Records for the exercise:
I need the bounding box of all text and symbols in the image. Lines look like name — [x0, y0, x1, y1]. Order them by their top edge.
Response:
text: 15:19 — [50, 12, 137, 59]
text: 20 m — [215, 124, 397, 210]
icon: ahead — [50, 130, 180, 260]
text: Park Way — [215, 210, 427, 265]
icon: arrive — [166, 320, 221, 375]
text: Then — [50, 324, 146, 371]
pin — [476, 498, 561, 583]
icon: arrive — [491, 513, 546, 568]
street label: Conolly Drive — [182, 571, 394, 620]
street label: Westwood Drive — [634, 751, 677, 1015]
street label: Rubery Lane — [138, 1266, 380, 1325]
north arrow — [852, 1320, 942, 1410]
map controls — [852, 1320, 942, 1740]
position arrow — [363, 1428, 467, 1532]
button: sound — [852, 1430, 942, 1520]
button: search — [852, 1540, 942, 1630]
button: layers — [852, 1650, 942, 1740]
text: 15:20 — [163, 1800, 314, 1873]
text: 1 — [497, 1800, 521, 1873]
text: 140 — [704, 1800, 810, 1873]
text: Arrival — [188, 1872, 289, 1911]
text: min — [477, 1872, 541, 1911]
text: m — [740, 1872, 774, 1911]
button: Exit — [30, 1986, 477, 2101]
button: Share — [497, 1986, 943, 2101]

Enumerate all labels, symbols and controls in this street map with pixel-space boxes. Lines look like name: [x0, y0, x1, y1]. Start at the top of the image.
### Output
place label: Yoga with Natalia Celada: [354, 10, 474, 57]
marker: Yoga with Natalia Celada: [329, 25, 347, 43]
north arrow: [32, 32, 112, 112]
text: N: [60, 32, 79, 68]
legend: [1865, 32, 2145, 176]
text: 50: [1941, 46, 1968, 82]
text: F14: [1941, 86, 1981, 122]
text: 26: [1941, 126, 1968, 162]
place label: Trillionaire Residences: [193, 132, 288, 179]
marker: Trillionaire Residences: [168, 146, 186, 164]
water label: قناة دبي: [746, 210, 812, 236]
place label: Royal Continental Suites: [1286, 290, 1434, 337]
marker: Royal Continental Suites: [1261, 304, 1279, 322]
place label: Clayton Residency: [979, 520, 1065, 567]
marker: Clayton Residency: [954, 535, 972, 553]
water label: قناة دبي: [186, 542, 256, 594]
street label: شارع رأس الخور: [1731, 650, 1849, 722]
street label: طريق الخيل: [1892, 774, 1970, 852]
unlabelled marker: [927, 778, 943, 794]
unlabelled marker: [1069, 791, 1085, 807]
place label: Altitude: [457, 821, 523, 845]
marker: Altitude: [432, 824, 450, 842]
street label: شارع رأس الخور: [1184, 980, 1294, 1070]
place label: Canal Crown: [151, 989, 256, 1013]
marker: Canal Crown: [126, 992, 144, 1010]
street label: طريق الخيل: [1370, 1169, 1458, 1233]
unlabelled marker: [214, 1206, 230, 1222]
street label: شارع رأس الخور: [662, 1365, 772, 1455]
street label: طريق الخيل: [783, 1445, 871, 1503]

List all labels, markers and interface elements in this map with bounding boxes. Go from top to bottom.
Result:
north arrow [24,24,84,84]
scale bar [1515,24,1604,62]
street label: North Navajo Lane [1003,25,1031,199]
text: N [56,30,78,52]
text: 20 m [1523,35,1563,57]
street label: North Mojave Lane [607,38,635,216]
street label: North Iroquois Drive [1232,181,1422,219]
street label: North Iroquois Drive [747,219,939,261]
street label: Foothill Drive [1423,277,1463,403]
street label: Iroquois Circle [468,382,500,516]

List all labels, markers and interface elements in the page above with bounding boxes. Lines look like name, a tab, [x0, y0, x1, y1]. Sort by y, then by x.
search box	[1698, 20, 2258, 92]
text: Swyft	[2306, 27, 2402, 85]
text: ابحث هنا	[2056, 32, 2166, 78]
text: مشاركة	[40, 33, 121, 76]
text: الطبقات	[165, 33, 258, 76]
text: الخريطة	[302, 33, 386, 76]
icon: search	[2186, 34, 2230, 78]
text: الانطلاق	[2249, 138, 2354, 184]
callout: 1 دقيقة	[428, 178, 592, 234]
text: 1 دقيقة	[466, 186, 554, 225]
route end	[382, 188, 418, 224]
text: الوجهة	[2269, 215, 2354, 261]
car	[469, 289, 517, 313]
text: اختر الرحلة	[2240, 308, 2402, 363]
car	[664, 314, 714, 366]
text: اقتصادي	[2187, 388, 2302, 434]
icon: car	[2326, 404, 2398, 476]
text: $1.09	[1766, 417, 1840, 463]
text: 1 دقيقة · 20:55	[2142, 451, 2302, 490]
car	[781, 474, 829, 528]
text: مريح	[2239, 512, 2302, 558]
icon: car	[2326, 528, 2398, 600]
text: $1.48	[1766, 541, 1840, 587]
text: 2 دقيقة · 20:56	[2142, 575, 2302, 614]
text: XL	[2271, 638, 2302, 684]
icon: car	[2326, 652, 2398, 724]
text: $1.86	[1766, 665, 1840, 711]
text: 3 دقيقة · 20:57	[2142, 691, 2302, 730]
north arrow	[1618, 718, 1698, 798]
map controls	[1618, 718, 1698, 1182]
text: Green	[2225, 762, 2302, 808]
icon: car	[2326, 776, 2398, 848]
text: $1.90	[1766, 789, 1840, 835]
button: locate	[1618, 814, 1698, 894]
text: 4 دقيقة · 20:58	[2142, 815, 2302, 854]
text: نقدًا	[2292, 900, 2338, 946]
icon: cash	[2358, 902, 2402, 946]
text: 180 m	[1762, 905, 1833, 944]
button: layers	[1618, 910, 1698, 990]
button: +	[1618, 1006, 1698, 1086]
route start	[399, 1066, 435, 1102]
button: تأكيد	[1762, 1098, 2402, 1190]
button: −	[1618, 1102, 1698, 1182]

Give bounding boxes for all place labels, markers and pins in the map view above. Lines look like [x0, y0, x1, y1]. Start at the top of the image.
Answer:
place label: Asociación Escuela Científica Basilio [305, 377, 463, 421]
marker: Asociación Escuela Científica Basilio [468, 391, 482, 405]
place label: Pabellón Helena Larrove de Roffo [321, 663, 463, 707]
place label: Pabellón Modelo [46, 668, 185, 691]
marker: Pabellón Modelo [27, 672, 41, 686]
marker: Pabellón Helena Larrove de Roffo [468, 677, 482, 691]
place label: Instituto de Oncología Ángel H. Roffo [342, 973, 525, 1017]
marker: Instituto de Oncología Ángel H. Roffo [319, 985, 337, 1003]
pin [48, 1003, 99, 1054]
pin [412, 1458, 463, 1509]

Task objective: Of all the entries above, repeat only the lines from the line that has "List all labels, markers and interface elements in the" to the line that has "Give bounding boxes", both lines included, exactly.

Expected output:
List all labels, markers and interface elements in the page above with bounding boxes. Lines look like name, a tab, [x0, y0, x1, y1]. Sort by y, then by x.
search box	[1698, 20, 2258, 92]
text: Swyft	[2306, 27, 2402, 85]
text: ابحث هنا	[2056, 32, 2166, 78]
text: مشاركة	[40, 33, 121, 76]
text: الطبقات	[165, 33, 258, 76]
text: الخريطة	[302, 33, 386, 76]
icon: search	[2186, 34, 2230, 78]
text: الانطلاق	[2249, 138, 2354, 184]
callout: 1 دقيقة	[428, 178, 592, 234]
text: 1 دقيقة	[466, 186, 554, 225]
route end	[382, 188, 418, 224]
text: الوجهة	[2269, 215, 2354, 261]
car	[469, 289, 517, 313]
text: اختر الرحلة	[2240, 308, 2402, 363]
car	[664, 314, 714, 366]
text: اقتصادي	[2187, 388, 2302, 434]
icon: car	[2326, 404, 2398, 476]
text: $1.09	[1766, 417, 1840, 463]
text: 1 دقيقة · 20:55	[2142, 451, 2302, 490]
car	[781, 474, 829, 528]
text: مريح	[2239, 512, 2302, 558]
icon: car	[2326, 528, 2398, 600]
text: $1.48	[1766, 541, 1840, 587]
text: 2 دقيقة · 20:56	[2142, 575, 2302, 614]
text: XL	[2271, 638, 2302, 684]
icon: car	[2326, 652, 2398, 724]
text: $1.86	[1766, 665, 1840, 711]
text: 3 دقيقة · 20:57	[2142, 691, 2302, 730]
north arrow	[1618, 718, 1698, 798]
map controls	[1618, 718, 1698, 1182]
text: Green	[2225, 762, 2302, 808]
icon: car	[2326, 776, 2398, 848]
text: $1.90	[1766, 789, 1840, 835]
button: locate	[1618, 814, 1698, 894]
text: 4 دقيقة · 20:58	[2142, 815, 2302, 854]
text: نقدًا	[2292, 900, 2338, 946]
icon: cash	[2358, 902, 2402, 946]
text: 180 m	[1762, 905, 1833, 944]
button: layers	[1618, 910, 1698, 990]
button: +	[1618, 1006, 1698, 1086]
route start	[399, 1066, 435, 1102]
button: تأكيد	[1762, 1098, 2402, 1190]
button: −	[1618, 1102, 1698, 1182]

Give bounding boxes for all place labels, markers and pins in the map view above. Lines look like [x0, y0, x1, y1]. Start at the top of the image.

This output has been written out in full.